The Haunted Reader And Sylvia Plath by Gail Crowther
Title | The Haunted Reader and Sylvia Plath |
Author | Gail Crowther |
Publisher | Fonthill Media |
Release Date | 2017-05-28 |
Category | Biography & Autobiography |
Total Pages | 176 |
ISBN | 9203456XXXX |
Language | English, Spanish, and French |
Primary research exploring why many of Sylvia Plath’s readers become so attached to her as a cultural figureAn innovative and theoretical approach to the relationship between author and readerPreviously unpublished photographsA creative exploration of ways in which fandom can manifest itself The Haunted Reader and Sylvia Plath takes an unusual approach to studies on this enigmatic literary figure, focusing on the readers rather than the historical figure herself. Working from the premise that Plath is a highly visible cultural figure, this book explores why her readers become so attached to her. Why does she have such a large and devoted following? What is it about her that attracts people and once they are drawn in, how does this fandom manifest itself? This book is based on primary research carried out by the author who has collected stories and accounts from readers of Plath and explores key areas such as the first encounter with Plath, ways in which fans feel they ‘double’ with her, pilgrimages that they make to places where she lived and worked, how they interact with her images and how they respond to objects owned by Plath. This study is unique and there is no other book that deals with this subject. As such, The Haunted Reader and Sylvia Plath offers a fascinating and original approach not only to Plath scholarship, but to the increasing body of literature on fandom studies. Illustrations: 13 black-and-white photographs
Four Princes by John Julius Norwich
Title | Four Princes |
Author | John Julius Norwich |
Publisher | Open Road + Grove/Atlantic |
Release Date | 2017-04-04 |
Category | History |
Total Pages | 305 |
ISBN | 9780802189462 |
Language | English, Spanish, and French |
“Bad behavior makes for entertaining history” in this bold history of Europe, the Middle East, and the men who ruled them in the early sixteenth century (Kirkus Reviews). John Julius Norwich—“the very model of a popular historian”—is acclaimed for his distinctive ability to weave together a fascinating narrative through vivid detail, colorful anecdotes, and captivating characters. Here, he explores four leaders—Henry VIII, Francis I, Charles V, and Suleiman—who led their countries during the Renaissance (The Wall Street Journal). Francis I of France was the personification of the Renaissance, and a highly influential patron of the arts and education.
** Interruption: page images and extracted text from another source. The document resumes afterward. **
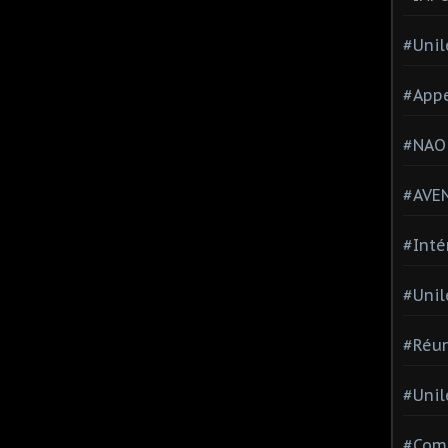
#Unil
#Appe
#NAO
#AVE
#Inté
#Unil
#Réun
#Unil
#Comi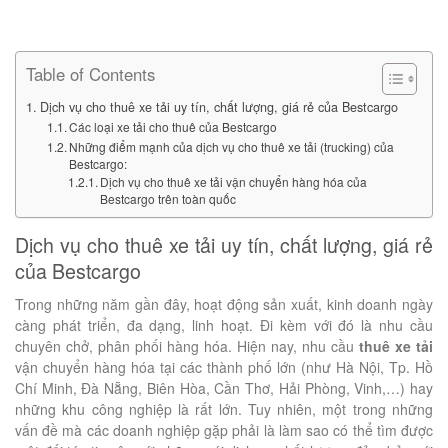
Table of Contents
Dịch vụ cho thuê xe tải uy tín, chất lượng, giá rẻ của Bestcargo
Các loại xe tải cho thuê của Bestcargo
Những điểm mạnh của dịch vụ cho thuê xe tải (trucking) của
Bestcargo:
Dịch vụ cho thuê xe tải vận chuyển hàng hóa của
Bestcargo trên toàn quốc
Dịch vụ cho thuê xe tải uy tín, chất lượng, giá rẻ
của Bestcargo
Trong những năm gần đây, hoạt động sản xuất, kinh doanh ngày
càng phát triển, đa dạng, linh hoạt. Đi kèm với đó là nhu cầu
chuyên chở, phân phối hàng hóa. Hiện nay, nhu cầu
thuê xe tải
vận chuyển hàng hóa tại các thành phố lớn (như Hà Nội, Tp. Hồ
Chí Minh, Đà Nẵng, Biên Hòa, Cần Thơ, Hải Phòng, Vinh,…) hay
những khu công nghiệp là rất lớn. Tuy nhiên, một trong những
vấn đề mà các doanh nghiệp gặp phải là làm sao có thể tìm được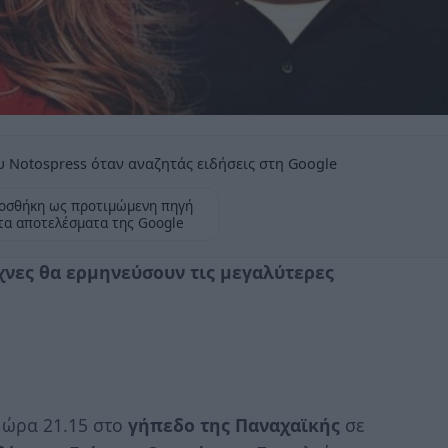
 Notospress όταν αναζητάς ειδήσεις στη Google
οσθήκη ως προτιμώμενη πηγή
τα αποτελέσματα της Google
χνες θα ερμηνεύσουν τις μεγαλύτερες
 ώρα 21.15 στο
γήπεδο της Παναχαϊκής
σε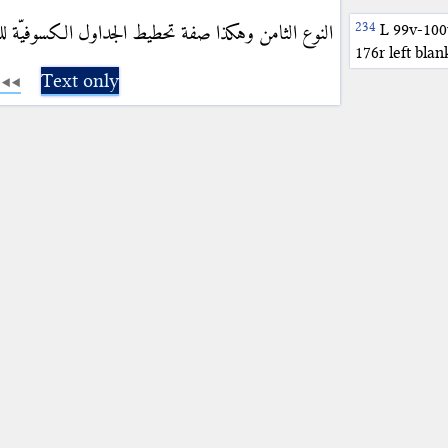
L 99v-100v
النوع الثامن وهكذا صفة تحطيط الجداول الكسوفيّة 
176r left blan
Text only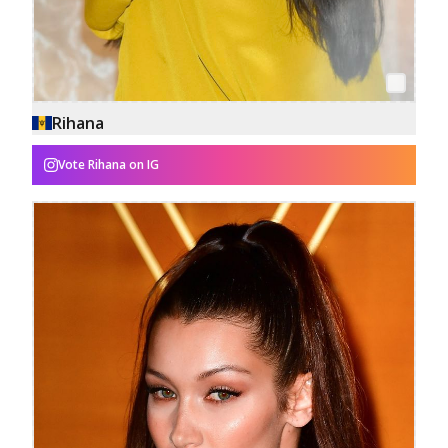
Rihana
Vote
Rihana
on IG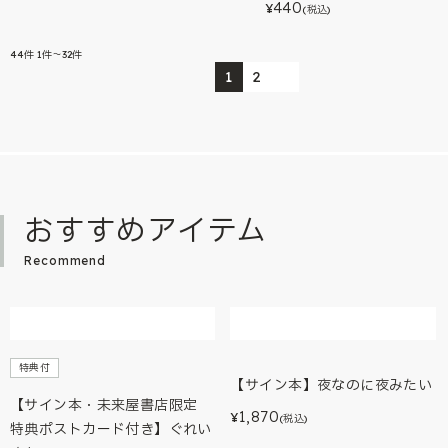
440
¥
(税込)
44
件
1件～32件
1
2
おすすめアイテム
Recommend
特典付
【サイン本】夜なのに夜みたい
【サイン本・未来屋書店限定
1,870
¥
(税込)
特典ポストカード付き】ぐれい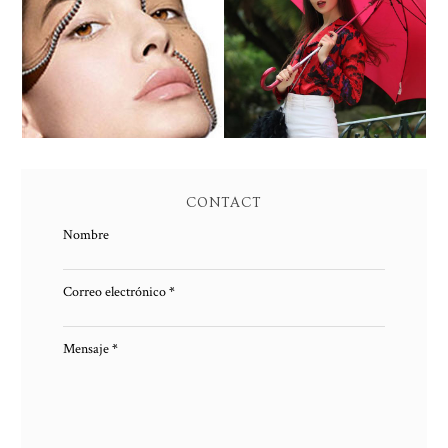
PEELING QUIMICO DE
ENTREVISTA A SUSANA
ACIDO SALICILICO:
ARCOCHA
PIEL NUEVA
CONTACT
Nombre
Correo electrónico
*
Mensaje
*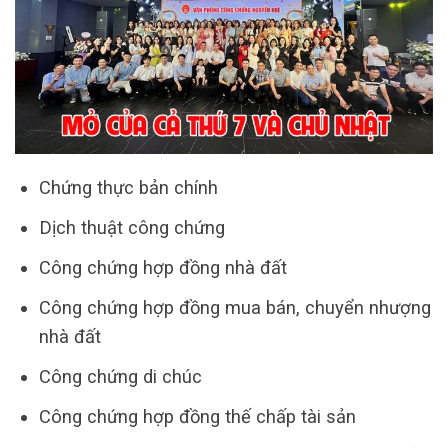
Chứng thực bản chính
Dịch thuật công chứng
Công chứng hợp đồng nhà đất
Công chứng hợp đồng mua bán, chuyển nhượng
nhà đất
Công chứng di chúc
Công chứng hợp đồng thế chấp tài sản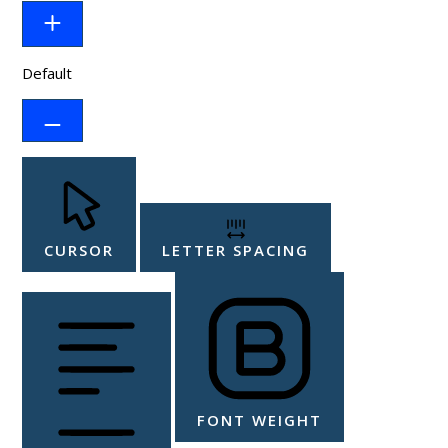
Default
CURSOR
LETTER SPACING
FONT WEIGHT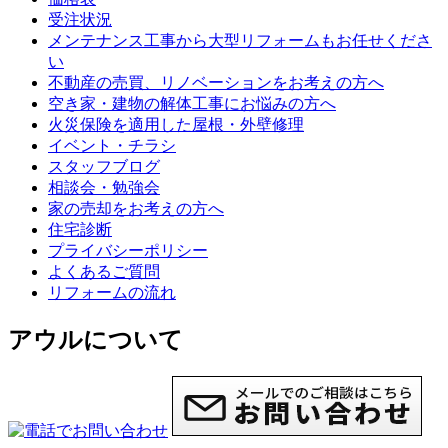
受注状況
メンテナンス工事から大型リフォームもお任せくださ
い
不動産の売買、リノベーションをお考えの方へ
空き家・建物の解体工事にお悩みの方へ
火災保険を適用した屋根・外壁修理
イベント・チラシ
スタッフブログ
相談会・勉強会
家の売却をお考えの方へ
住宅診断
プライバシーポリシー
よくあるご質問
リフォームの流れ
アウルについて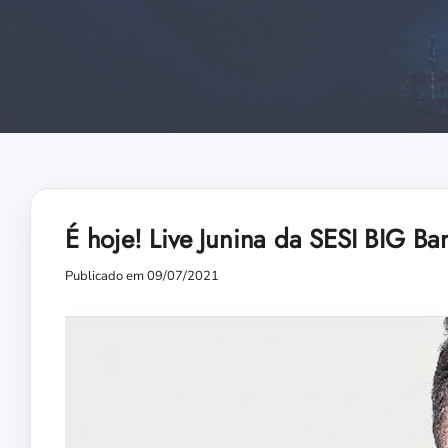
É hoje! Live Junina da SESI BIG B
Publicado em 09/07/2021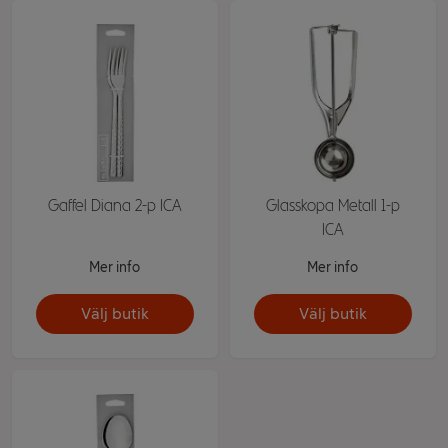
Gaffel Diana 2-p ICA
Glasskopa Metall 1-p
ICA
Mer info
Mer info
Välj butik
Välj butik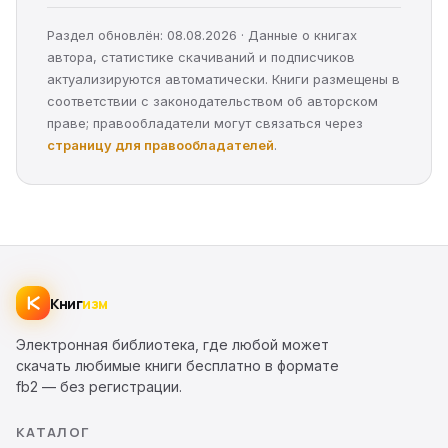
Раздел обновлён: 08.08.2026 · Данные о книгах
автора, статистике скачиваний и подписчиков
актуализируются автоматически. Книги размещены в
соответствии с законодательством об авторском
праве; правообладатели могут связаться через
страницу для правообладателей
.
Книг
изм
Электронная библиотека, где любой может
скачать любимые книги бесплатно в формате
fb2 — без регистрации.
КАТАЛОГ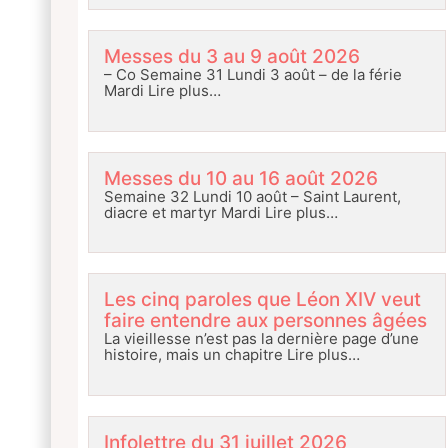
Messes du 3 au 9 août 2026
– Co Semaine 31 Lundi 3 août – de la férie
Mardi
Lire plus…
Messes du 10 au 16 août 2026
Semaine 32 Lundi 10 août – Saint Laurent,
diacre et martyr Mardi
Lire plus…
Les cinq paroles que Léon XIV veut
faire entendre aux personnes âgées
La vieillesse n’est pas la dernière page d’une
histoire, mais un chapitre
Lire plus…
Infolettre du 31 juillet 2026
Henry VIII, who was not expected to inherit the throne but embraced the role with gusto, broke with the Roman Catholic Church and appointed himself head of the Church of England. Charles V was the most powerful man of the time, and unanimously elected Holy Roman Emperor. And Suleiman the Magnificent—who stood apart as a Muslim—brought the Ottoman Empire to its apogee of political, military, and economic power. These men collectively shaped the culture, religion, and politics of their respective domains. With remarkable erudition, John Julius Norwich offers “an important history, masterfully written,” indelibly depicting four dynamic characters and how their incredible achievements—and obsessions with one another—changed Europe forever (The Washington Times).